Is it as hard as ditch digging in the hot sun? I don’t know. They’re completely different skills. Speaking as someone who has always enjoyed heavy, sweaty work outside, there are days that ditch digging appeals infinitely to me. When that need gets too strong I go play with power tools or dig up my long-suffering garden.
It’s tough working with your hands, under the sun, and it leaves you sweaty, hot and achy. But it doesn’t leave you worrying about how plausible this character you made out of whole cloth is, or whether readers will run screaming from your fight scene or… It doesn’t make you worry obsessively about things that exist only inside your head, which, frankly isn’t a safe endeavor.

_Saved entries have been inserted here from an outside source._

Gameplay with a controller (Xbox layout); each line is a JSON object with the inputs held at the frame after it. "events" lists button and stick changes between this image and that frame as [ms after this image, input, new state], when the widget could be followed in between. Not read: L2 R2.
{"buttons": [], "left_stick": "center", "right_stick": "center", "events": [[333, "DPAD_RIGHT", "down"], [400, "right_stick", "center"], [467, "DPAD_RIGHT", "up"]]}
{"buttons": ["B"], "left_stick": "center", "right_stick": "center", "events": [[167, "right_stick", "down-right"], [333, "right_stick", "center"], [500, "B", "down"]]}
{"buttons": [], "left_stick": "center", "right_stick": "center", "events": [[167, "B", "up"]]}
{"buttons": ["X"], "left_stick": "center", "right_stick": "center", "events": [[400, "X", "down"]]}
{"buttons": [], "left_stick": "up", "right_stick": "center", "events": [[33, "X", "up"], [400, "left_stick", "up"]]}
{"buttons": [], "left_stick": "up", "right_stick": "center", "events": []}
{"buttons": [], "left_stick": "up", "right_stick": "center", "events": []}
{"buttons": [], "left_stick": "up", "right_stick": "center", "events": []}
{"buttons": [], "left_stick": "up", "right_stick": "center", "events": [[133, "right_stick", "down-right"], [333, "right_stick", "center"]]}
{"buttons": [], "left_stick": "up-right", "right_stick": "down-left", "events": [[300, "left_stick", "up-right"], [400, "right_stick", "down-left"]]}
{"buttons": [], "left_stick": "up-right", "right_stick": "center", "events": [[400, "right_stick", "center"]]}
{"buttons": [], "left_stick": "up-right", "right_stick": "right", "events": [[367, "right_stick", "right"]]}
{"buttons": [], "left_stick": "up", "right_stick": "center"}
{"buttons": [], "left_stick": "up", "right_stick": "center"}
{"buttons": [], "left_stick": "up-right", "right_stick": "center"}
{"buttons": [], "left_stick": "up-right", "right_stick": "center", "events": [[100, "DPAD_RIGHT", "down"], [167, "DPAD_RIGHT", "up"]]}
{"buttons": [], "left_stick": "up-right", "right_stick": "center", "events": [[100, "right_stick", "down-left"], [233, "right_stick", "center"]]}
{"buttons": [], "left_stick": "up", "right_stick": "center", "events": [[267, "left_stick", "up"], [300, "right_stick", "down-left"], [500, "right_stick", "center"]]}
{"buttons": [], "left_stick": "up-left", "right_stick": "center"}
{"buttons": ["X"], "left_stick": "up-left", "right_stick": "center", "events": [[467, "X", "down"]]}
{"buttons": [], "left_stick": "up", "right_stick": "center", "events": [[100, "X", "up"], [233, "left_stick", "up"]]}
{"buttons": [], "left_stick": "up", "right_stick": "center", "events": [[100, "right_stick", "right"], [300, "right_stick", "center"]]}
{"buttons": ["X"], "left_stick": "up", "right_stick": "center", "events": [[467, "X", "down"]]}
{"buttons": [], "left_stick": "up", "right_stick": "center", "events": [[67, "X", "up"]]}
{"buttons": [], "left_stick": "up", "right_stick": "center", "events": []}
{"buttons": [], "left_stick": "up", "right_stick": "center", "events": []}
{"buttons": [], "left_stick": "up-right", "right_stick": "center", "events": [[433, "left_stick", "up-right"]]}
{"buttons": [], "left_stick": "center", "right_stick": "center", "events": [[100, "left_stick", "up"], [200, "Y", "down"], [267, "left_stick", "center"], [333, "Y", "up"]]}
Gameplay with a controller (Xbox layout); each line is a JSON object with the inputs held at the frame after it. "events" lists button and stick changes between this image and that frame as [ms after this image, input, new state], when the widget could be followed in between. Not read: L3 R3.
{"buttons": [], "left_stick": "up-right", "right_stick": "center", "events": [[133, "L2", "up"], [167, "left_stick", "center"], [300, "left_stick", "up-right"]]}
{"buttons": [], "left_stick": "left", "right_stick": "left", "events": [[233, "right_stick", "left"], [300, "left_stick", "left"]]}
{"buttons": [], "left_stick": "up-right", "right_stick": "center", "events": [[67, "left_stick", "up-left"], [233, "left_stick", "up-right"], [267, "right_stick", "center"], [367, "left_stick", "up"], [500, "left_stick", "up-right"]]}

Worse, writing to sell involves constantly playing chess against yourself, being both players in a single move. Or more plainly, it makes you second guess how total strangers will view your work. You might have lived months or years with these people, this civilization, this murder mystery, in your head; you might know everyone in your made up small town AND their little dog too, but you have to present them in such a way that a stranger will understand the story and get introduced to these people naturally. It’s not as easy as it seems.
When I was young my mom designed clothes. Then she retired and designed clothes only for me. Since she retired when I was about twelve, I remember that second phase better. Mom would sometimes dream up, draw and start building something, and forget some major detail where the work intersected with real life. For instance, in the late seventies, she was trying this body-suit on me, and pinning it in place and a problem occurred to me. Took me a while to ask her about it because, well, she was the professional. Surely she knew what she was doing. And then I said, “Mom… uh? How do I get out of this?” I’ll never forget her stricken look.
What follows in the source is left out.